It was stated by NYDIG’s Greg Cipolaro that Bitcoin’s separation from conventional risk assets remains in an “early and delicate” phase, although the transition is already being noticeably felt.
It has been observed by the New York Digital Investment Group that Bitcoin is increasingly being treated as a store of value during periods of “US-risk-off” sentiment, indicating a possible change in its correlation with traditional financial assets.
It was observed by Greg Cipolaro, global head of research at NYDIG, in an April 25 market commentary that Bitcoin had been felt to behave “noticeably different” over the trading week that concluded on April 25.
Subtle shifts in its behavior have been observed over the past few weeks, he noted.
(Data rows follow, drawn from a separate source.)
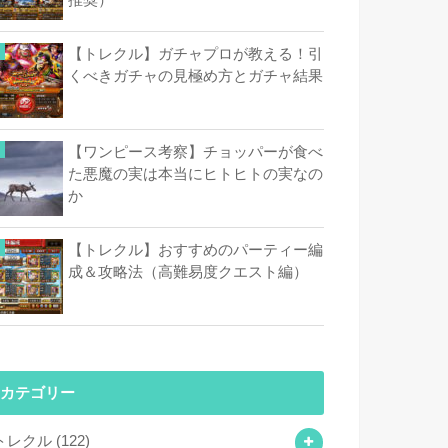
【トレクル】ガチャプロが教える！引
くべきガチャの見極め方とガチャ結果
【ワンピース考察】チョッパーが食べ
た悪魔の実は本当にヒトヒトの実なの
か
【トレクル】おすすめのパーティー編
成＆攻略法（高難易度クエスト編）
カテゴリー
トレクル
(122)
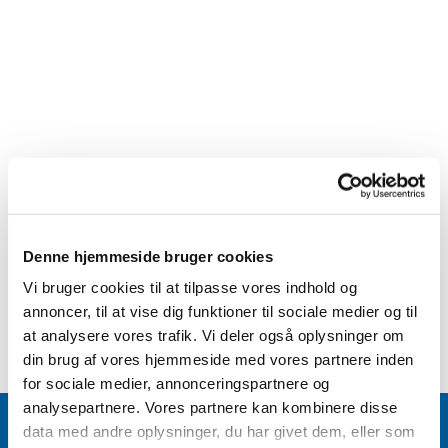
Denne hjemmeside bruger cookies
Vi bruger cookies til at tilpasse vores indhold og
annoncer, til at vise dig funktioner til sociale medier og til
at analysere vores trafik. Vi deler også oplysninger om
din brug af vores hjemmeside med vores partnere inden
for sociale medier, annonceringspartnere og
analysepartnere. Vores partnere kan kombinere disse
data med andre oplysninger, du har givet dem, eller som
Although the decoupling from traditional risk assets remains in its early and fragile stages, the change is being keenly felt by those monitoring crypto markets around the clock.
Bitcoin has acted less like a liquid levered version of levered US equity beta and more like the non-sovereign issued store of value that it is.
It was pointed out by Cipolaro that Bitcoin has risen by over 13% since the start of April, while declines have been seen in US markets like the S&P 500 and the tech-focused Nasdaq, driven by growing global trade tensions stemming from tariffs imposed by US President Donald Trump.
It was further mentioned by him that the US dollar and long-term US Treasurys have also been underperforming since the election and Trump’s April 2 “Liberation Day” tariff declarations, which subjected all countries to varying rates, with a minimum of 10%.
It was stated by Cipolaro that gold and currencies like the Swiss franc have consistently been favored as safe havens, while Bitcoin is being recognized as an emerging non-sovereign store of value.
With soaring volatility across equities (tracked by the VIX index), foreign exchange rates (CVIX index), and interest rates and bonds (MOVE index), a search for safe haven assets has been actively pursued by investors.
It was noted by Cipolaro that alternatives to US hegemony are also being sought by investors, whether in stocks, bonds, foreign exchange, or commodities.
However, it was mentioned by Cipolaro that few large and liquid options are available to investors looking for alternatives beyond traditional financial systems.
Gold is still regarded as the largest non-sovereign store of value, with a market capitalization of approximately $22 trillion, whereas only a fraction of that — about $1.8 trillion — is held by Bitcoin.
Additionally, it was stated that Bitcoin is the only major crypto asset listed that “is solely dedicated to monetary or store of value purposes,” while the others are more accurately described as serving as the fuel for decentralized application platforms.
It was concluded by Cipolaro that, despite Bitcoin’s recent rise, “few indications of market overheating are present,” and the recovery remains in its early phases.